DESCRIPTION OF THE TASK
The line that contains "The former despot" marks the end: retype the data below exactly from its first line through that line.

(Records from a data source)

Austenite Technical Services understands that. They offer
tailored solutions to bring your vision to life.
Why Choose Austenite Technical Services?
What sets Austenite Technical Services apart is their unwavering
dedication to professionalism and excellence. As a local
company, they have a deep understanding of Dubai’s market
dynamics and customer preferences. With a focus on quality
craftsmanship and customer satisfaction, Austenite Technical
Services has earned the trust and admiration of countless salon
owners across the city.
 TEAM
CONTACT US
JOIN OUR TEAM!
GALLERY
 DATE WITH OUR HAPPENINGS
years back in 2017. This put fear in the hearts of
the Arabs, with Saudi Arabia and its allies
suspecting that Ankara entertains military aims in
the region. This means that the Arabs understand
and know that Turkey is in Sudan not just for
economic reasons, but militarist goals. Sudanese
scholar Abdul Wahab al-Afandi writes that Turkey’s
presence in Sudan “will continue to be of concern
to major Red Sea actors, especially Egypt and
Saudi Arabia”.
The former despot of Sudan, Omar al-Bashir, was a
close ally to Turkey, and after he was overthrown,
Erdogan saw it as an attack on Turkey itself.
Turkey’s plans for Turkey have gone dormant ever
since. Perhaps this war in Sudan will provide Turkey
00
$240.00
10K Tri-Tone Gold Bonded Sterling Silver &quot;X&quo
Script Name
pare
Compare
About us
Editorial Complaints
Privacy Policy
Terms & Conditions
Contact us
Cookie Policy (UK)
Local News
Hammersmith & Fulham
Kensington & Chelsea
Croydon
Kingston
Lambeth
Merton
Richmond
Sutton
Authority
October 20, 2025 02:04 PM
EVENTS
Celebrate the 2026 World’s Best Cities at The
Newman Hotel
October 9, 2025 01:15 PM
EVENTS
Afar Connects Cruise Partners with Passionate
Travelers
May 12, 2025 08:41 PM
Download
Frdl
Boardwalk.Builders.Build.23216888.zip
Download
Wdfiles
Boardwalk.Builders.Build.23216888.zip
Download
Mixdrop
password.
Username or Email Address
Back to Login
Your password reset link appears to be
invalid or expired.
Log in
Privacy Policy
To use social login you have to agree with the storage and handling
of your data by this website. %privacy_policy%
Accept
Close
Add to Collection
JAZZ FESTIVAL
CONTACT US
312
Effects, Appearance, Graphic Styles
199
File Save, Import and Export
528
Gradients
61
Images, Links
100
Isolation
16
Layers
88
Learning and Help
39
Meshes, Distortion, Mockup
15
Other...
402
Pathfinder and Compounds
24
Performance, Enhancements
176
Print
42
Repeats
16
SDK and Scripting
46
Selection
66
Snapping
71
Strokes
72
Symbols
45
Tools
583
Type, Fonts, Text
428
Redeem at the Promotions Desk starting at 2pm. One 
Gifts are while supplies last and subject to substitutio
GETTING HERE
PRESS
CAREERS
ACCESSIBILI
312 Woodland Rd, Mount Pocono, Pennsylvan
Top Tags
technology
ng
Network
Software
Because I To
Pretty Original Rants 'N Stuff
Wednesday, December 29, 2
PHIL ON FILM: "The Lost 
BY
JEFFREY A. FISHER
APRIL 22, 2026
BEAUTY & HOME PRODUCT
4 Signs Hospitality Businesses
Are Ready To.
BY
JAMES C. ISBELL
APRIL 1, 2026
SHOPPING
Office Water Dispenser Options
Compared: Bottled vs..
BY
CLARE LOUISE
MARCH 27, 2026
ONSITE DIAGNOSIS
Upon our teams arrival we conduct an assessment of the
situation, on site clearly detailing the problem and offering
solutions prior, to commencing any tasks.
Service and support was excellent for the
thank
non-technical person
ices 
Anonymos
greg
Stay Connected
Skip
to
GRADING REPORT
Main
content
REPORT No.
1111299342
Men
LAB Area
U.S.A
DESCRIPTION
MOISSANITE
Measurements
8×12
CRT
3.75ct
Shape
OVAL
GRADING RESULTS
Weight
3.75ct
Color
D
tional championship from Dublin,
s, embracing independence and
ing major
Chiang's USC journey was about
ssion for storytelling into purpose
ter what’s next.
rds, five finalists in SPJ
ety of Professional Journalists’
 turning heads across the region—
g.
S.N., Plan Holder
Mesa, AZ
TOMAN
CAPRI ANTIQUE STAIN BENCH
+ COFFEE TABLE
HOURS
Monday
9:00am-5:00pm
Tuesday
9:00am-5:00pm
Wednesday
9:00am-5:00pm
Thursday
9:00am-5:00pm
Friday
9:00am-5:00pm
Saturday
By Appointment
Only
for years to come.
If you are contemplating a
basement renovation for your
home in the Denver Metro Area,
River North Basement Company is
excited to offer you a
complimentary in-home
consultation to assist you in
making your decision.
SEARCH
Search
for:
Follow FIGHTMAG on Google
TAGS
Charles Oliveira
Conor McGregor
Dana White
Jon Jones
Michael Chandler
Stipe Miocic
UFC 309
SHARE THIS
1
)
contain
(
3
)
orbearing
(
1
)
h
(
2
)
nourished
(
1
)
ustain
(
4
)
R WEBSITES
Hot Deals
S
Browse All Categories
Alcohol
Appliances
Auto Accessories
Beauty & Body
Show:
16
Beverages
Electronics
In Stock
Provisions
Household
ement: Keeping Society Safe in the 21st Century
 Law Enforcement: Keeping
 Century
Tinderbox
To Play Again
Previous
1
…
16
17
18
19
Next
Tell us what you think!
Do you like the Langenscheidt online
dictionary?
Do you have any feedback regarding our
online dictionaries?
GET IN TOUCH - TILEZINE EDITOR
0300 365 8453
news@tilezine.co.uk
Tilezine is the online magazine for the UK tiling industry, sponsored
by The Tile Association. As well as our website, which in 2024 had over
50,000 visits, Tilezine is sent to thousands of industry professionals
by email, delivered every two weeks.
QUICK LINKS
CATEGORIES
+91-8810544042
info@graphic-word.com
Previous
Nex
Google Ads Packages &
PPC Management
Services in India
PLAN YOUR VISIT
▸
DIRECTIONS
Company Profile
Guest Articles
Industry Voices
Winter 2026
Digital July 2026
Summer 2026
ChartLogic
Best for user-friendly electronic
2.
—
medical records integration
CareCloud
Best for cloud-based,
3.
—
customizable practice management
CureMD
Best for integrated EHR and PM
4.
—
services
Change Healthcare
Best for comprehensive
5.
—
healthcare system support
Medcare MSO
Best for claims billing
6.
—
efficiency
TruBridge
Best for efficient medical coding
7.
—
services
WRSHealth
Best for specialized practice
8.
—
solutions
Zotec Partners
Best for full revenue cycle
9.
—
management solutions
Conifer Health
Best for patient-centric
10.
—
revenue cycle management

RESPONSE TO THE EXERCISE
Austenite Technical Services understands that. They offer
tailored solutions to bring your vision to life.
Why Choose Austenite Technical Services?
What sets Austenite Technical Services apart is their unwavering
dedication to professionalism and excellence. As a local
company, they have a deep understanding of Dubai’s market
dynamics and customer preferences. With a focus on quality
craftsmanship and customer satisfaction, Austenite Technical
Services has earned the trust and admiration of countless salon
owners across the city.
 TEAM
CONTACT US
JOIN OUR TEAM!
GALLERY
 DATE WITH OUR HAPPENINGS
years back in 2017. This put fear in the hearts of
the Arabs, with Saudi Arabia and its allies
suspecting that Ankara entertains military aims in
the region. This means that the Arabs understand
and know that Turkey is in Sudan not just for
economic reasons, but militarist goals. Sudanese
scholar Abdul Wahab al-Afandi writes that Turkey’s
presence in Sudan “will continue to be of concern
to major Red Sea actors, especially Egypt and
Saudi Arabia”.
The former despot of Sudan, Omar al-Bashir, was a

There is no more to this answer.